Work order 1.
Copy the entry that follows the interview about translating Kabir character for character, changing nothing.

Text for analysis.
= Beginning of Section =
Kabir’s poetry already comes to us carrying resonances of the source registers—you can hear his ‘pure’ Bhojpuri compositions on the one hand and confuse his verses included in the Guru Granth Sahib with those of the Sikh gurus on the other. There is a sharedness between Indian languages that translating devotional vocabulary introduces us to, for most regions have seen progressive, revolutionary trends within the sphere of devotion. This is the tradition Kabir also inherits and furthers, and we wanted to locate him once again in this multilingual ethos of India.
Kabir: Walking with the Word is certainly not the first or last such experiment; it is also small in scope but a deeply fulfilling one.
CGM: Based on what criteria did you select the six poems that were translated into 11 languages?
ST: Once we conceptualized the idea, we put together a list of ten poems to be translated. The criteria were to include those poems that circulate in the popular domain, with each poem representative of Kabir’s overall force with its specificity of theme. We wanted to reach as many Indian languages as possible. We invited some terrific poets and translators to join us for a conversation—a satsang, as we called it. And it is to their credit that this book was possible, given their engagement with Kabir in varying intimacies.
I would hesitate to speak too much on the book’s behalf as I did while writing the very brief introductory note. The book, in some ways, determined its own shape.
We began with ten poems, and while several receiving languages made space for Kabir’s upside-down register with ease, English struggled the most with his yogic framings. Tasked with attempting the English translations, I not only hesitated but also failed. We settled with the final six that offered us at once six images and one whole image of Kabir—from his love for Ram to his candid attack on caste.
Some translators managed to accommodate his ideas using the same words as the source poems, while others coined or borrowed new equivalent words or forms—such as Narsinh Mehta’s while translating into Gujarati, Shishunala Sharif’s while translating into Kannada, and Tukaram’s while translating into Marathi. Working on this volume offered the translators and us a lot in terms of both the successes and failures of translation. The translated texts speak for themselves as opposed to a paratextual, detailed introduction or commentary, which we decided against.
I’d rather these translated poems be set loose in the world. I hope others pay attention to their triumphs and limits and set them to new registers and rhythms, as people in the past would have.
= End of Section =
Input for this task.
= Beginning of Section =
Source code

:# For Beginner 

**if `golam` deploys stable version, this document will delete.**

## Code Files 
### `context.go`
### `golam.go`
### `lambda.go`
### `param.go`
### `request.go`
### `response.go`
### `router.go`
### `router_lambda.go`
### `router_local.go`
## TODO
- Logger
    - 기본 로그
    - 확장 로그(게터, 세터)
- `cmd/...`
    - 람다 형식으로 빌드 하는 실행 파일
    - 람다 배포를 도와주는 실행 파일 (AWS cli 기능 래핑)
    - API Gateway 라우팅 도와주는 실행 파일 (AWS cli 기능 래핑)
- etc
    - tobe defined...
= End of Section =
Work order 2.
List every language named in the interview about translating Kabir.

Final answer 1.
Source code

:# For Beginner 

**if `golam` deploys stable version, this document will delete.**

## Code Files 
### `context.go`
### `golam.go`
### `lambda.go`
### `param.go`
### `request.go`
### `response.go`
### `router.go`
### `router_lambda.go`
### `router_local.go`
## TODO
- Logger
    - 기본 로그
    - 확장 로그(게터, 세터)
- `cmd/...`
    - 람다 형식으로 빌드 하는 실행 파일
    - 람다 배포를 도와주는 실행 파일 (AWS cli 기능 래핑)
    - API Gateway 라우팅 도와주는 실행 파일 (AWS cli 기능 래핑)
- etc
    - tobe defined...

Final answer 2.
Bhojpuri, English, Gujarati, Kannada, Marathi